Automatic update still doesn't work....
Windows 8.1 spring update 64 bit.
Tried a few times..... the time difference between the install attempt on the logfile and the time on the name of the screenshot is the time difference of my last attempt.....more than half an hour.
On Windows 7 x64 the automatic update works for me, on Windows 8.1 U1 x64 it doesn't even detect an update.
On the Windows 8 system, did you click on the "Check for Updates" button on the Advanced Tab? Otherwise, it will only check upon reboot or every 3 days.
What version do you have now? Will you check to see if there is a install log file in c:\programdata\blueridgenetworks\appguard? If so, will you please send it to AppGuard@BlueRidge.com?
Asking the developer about this... It was supposed to be fixed.
Arggg! Developer says it's fixed. QA says they tested it. Heads will roll! Just kidding. They're investigating.
It should have detected after reboot or after approximately 3 days. Did you restart AppGuard and not see a notification? Did you try the check for update button on the Advanced Tab?
Does AppGuard have any kind of conflicts with Shadow Defender?
The reason is that, I am thinking about purchase a Lic.,key for AppGuard.
And how is the AppGuard Beta different from the normal AppGuard at this point
Arggg! Someone (who will remain nameless) changed the fix at the last minute and actually broke the fix.
Just what I want to deal with on a Friday afternoon! And I thought we were in good shape. Oh well.
We're going to do a quick turn on this and hope to have the update shortly. I'll post when it is ready.
Okay, so sorry about the update issue. New update is posted.
Auto-update working now.....
When I check for the update manually it always says "Update not available".
is that -3 instead of -1
What version are you running now?
Yes the latest version should be 126.96.36.199.
I believe this is the second time the beta got an update? The previous one wasn't detected either, I had to download it manually.
There have been no reported conflicts with Shadow Defender.
Some of the new features in 4.1 are:
1.Automatic self-update: AppGuard will periodically check for new updates and prompt you when an update is available. Automatic Updates can be controlled on the AppGuard Advanced Page. At some point during the beta, we will provide an update so that you can test that feature for us. Automatic Updates can be controlled on the AppGuard Advanced Page.

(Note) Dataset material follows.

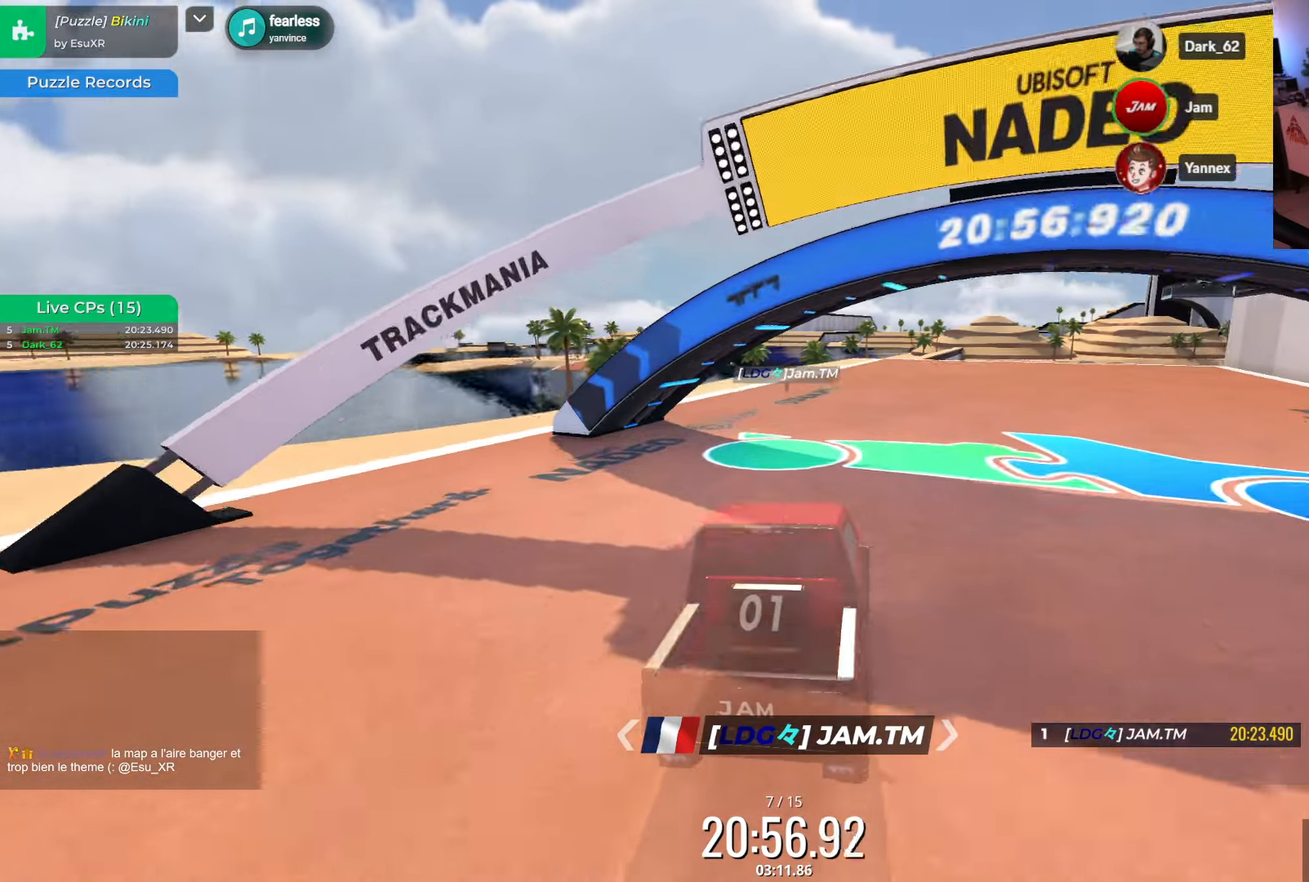
{"keys": ["up"], "events": [[100, "up", "up"], [183, "right", "down"], [400, "right", "up"], [400, "up", "down"]]}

2.Auto-Install Mode: With this setting, Trusted Publishers can trigger AppGuard to automatically lower the protection level to Install when the publisher's applications are launched from User-Space.

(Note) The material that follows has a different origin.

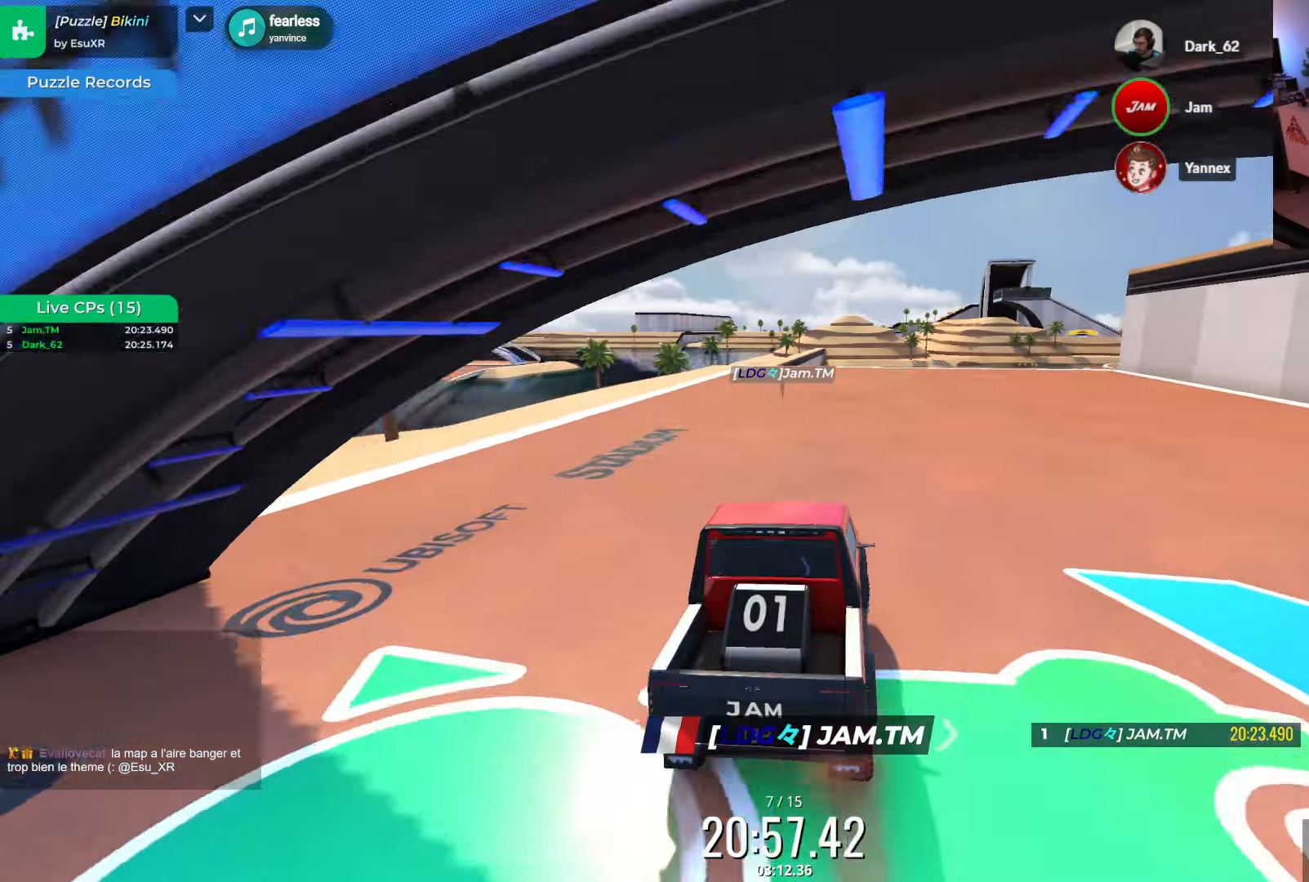
{"keys": ["up"], "events": []}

3.Toaster Messages to remind you:
a.When your trial is about to expire.
b.When you have lowered AppGuard protection more than 30 minutes (and the "Automatically Resume" checkbox is unchecked).
4.AppGuard will display a warning message box when it blocks an installation or executable. The number of these messages will be limited to three at any given time. There is a checkbox on the message that will allow you to choose to never see these messages again.
5.AppGuard will now record an event during startup when it locates a Guarded Application (a positive indication vs. only the negative indications that were previously provided).
6.Additional Trusted Publishers:
7.Additional Guarded Applications:
a.Cyberlink DVD Player
c.AOL Desktop Browser
[My apologies to those who suggested we include other applications. They were deemed by management to not be mainstream enough to merit the extra support that it would require on our end if we included them.]
8.Minor GUI enhancements:
a.The "Restore All Settings To Default" button is now located on the Advanced Tab and does not require Privileged Mode in order to use (but it will challenge you to make sure that you really want to restore the settings). If you have elected not to display the blocked launch warnings, that will be reset as well.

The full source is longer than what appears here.